The Overdub Tampering Committee

By RYAN WALSH  |  February 15, 2012


PLAYING TELEPHONE The misrepresentation of outrage at a Mike Daisey performance in Cambridge led the OTC to believe the media — and, in turn, the public — could easily be duped.

PULLING A DAISEY

I had a small group of musician friends who became my trusted inner circle. As we hashed out the details on what this project would actually entail, however, the reality of the workload dawned on us. This would quickly become like a fulltime job for all of us; most of us already had a fulltime job, plus our own bands. I shrugged and thought, "Well, that was enjoyable to think about."

But then I remembered something strange that happened a year prior. I was working as a box office clerk when monologist Mike Daisey brought his new piece, called Invincible Summer, for a three-week run in Cambridge.
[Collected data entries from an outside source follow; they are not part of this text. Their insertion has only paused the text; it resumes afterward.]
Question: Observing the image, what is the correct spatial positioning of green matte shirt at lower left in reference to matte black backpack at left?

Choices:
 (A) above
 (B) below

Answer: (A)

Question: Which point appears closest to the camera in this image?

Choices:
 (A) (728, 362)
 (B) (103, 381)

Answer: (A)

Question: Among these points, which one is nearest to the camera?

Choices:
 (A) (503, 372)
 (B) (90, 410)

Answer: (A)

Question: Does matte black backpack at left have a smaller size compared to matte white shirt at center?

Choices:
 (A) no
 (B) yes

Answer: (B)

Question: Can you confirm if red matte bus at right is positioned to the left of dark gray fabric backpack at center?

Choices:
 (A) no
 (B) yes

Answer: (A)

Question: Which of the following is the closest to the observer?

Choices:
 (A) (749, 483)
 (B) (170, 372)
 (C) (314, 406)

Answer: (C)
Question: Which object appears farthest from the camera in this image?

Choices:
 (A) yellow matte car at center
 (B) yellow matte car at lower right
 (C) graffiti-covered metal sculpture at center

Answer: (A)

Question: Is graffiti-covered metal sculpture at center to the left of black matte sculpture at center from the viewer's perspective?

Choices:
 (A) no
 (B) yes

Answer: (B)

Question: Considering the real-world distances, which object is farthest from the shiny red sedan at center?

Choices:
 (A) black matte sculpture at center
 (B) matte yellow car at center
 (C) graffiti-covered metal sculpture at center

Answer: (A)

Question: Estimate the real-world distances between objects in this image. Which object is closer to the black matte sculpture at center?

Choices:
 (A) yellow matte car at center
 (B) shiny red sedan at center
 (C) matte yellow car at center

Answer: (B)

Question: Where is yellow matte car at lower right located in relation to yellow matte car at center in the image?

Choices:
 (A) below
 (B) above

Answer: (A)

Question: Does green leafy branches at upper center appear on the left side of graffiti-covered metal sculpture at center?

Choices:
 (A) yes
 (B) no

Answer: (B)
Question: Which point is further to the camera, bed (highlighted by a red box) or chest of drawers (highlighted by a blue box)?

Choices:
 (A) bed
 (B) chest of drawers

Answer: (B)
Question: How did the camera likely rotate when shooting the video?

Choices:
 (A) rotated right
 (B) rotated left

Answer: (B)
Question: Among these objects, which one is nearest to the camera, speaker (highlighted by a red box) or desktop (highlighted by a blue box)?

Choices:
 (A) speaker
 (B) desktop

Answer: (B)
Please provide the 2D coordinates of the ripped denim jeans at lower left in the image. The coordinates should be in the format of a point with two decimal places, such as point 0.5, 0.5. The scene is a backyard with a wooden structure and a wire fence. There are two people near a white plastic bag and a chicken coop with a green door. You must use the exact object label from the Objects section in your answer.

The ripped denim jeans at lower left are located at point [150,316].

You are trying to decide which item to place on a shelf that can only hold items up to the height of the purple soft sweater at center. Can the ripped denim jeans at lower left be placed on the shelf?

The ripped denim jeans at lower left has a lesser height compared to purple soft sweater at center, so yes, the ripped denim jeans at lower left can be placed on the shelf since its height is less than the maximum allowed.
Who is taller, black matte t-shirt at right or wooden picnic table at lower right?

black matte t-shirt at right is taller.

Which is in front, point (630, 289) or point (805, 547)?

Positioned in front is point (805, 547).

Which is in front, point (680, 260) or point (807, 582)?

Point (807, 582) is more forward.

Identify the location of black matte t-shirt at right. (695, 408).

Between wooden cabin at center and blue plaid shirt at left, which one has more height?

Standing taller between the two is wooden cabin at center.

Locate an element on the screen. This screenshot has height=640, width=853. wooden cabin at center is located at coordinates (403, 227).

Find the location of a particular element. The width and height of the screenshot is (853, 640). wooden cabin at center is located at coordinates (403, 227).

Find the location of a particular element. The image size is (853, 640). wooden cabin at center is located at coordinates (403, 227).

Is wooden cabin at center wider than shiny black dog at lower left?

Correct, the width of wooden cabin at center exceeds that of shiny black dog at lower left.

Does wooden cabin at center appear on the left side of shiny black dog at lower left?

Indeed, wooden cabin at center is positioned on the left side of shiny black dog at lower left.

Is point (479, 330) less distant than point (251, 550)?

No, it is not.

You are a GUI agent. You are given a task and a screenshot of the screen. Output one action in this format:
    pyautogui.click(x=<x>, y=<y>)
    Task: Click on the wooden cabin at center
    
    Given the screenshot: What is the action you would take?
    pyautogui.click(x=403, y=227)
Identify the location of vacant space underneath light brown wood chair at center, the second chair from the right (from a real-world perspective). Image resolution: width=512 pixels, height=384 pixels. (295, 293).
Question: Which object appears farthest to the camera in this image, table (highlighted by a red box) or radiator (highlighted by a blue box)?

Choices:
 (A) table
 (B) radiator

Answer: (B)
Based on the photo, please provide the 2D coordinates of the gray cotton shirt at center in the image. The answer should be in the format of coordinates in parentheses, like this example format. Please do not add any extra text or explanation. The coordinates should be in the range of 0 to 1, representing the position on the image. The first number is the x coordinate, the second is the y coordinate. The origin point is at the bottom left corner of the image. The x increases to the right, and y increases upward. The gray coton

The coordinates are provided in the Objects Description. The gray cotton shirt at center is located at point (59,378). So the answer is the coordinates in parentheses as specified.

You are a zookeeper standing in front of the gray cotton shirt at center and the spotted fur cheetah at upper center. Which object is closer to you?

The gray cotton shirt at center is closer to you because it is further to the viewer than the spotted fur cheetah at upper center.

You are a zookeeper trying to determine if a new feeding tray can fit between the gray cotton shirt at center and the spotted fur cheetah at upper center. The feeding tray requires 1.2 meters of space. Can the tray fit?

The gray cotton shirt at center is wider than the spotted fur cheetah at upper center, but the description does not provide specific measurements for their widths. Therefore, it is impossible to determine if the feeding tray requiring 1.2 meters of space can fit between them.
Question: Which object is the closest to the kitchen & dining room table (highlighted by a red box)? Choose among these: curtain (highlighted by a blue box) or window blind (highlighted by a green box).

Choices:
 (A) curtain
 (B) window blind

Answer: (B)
Summer was brilliantly funny and intelligent, but also riddled with F-bombs and references to anal sex with Paris Hilton. One night, I became a little wary when a large group of teenagers and parent/teacher chaperones filed into the theater for the show with their pre-purchased tickets. After the curtain rose, as I was closing down the box office, the head chaperone came bursting out of the theater. He had gone ghostly pale. "You people told me this was a clean performance!" he screamed. "There's nothing but curse words in there! I'm gonna get fired! I need to get my students out — now!"

I nearly shit a brick. I had never before faced the problem of getting a large number of audience members out of the theater during a performance. I knew it was going to disrupt the monologue.

I talked to the house manager and we devised a plan: we'd bring the lights up a bit, allow the teacher to walk in, tell his students to leave, and then the show would continue. I asked the chaperone if he thought he could do this in a polite, orderly fashion. He said yes.

We opened the door and the chaperone entered the theater. Moments later kids began streaming out. Apparently he didn't have to say anything. They saw him, got up, and left. Outside in the lobby, other teachers crowded around the man who pulled the plug. He was sobbing with a brutal intensity.

Minutes later, I learned that one of the other chaperones had walked up to Daisey's desk and poured his entire bottle of water all over the show notes laid out on the table.

When I talked with Daisey the following day, I told him how the man I'd talked to had seemed genuinely worried for his job and that I believed he tried to pull the ordeal off as gracefully as possible; the material wasn't appropriate for their group. The next day, Daisey posted the YouTube video of the event — each performance was filmed — with a description that read, "The show was disrupted by 87 members of a Christian group who walked out of the show en masse to protest the content."

It wasn't a staged walk-out; it was just a panicked teacher who'd picked a show that wasn't appropriate for his group. But that mid-size non-truth was all it took to frame the story in a manner that would garner Daisey the most press. Wired magazine's headline read: "Christians Stage Flash Mob Prank at Mike Daisey Show," while Gothamist went with: "Christian Group Attacks Brooklyn Monologist." The Boston Globe wrote, "87 members of the audience walked out in a kind of protest." Even the BBC reported on the incident:

Eighty-seven members of the audience staged a walk-out. One member of the group, who identified themselves to staff as "a Christian group," poured water over Mike Daisey's set and artwork as he passed the stage, in what the actor later described as "an anti-baptism."

Just how this BBC reporter was able to reconcile the idea that it was a staged walk-out with the opposite idea that a teacher was concerned about content and pulled the group boggles the mind. Daisey did an admirable thing by having post-incident conversations with members of the group but the fact remained that the portrayal of events as written on the description of that YouTube clip (which is surely the primary source for anyone interested in the story) never changed.

The entire incident boiled down to one major take-away lesson for me: that sometimes, at least, the media functions like an extended game of Telephone, where a story gets farther from the truth each time it's reported on. And at its worst, laziness, external pressure, or an attraction to a certain version of a particular story wins out over the truth. For all intents and purposes, it becomes the truth.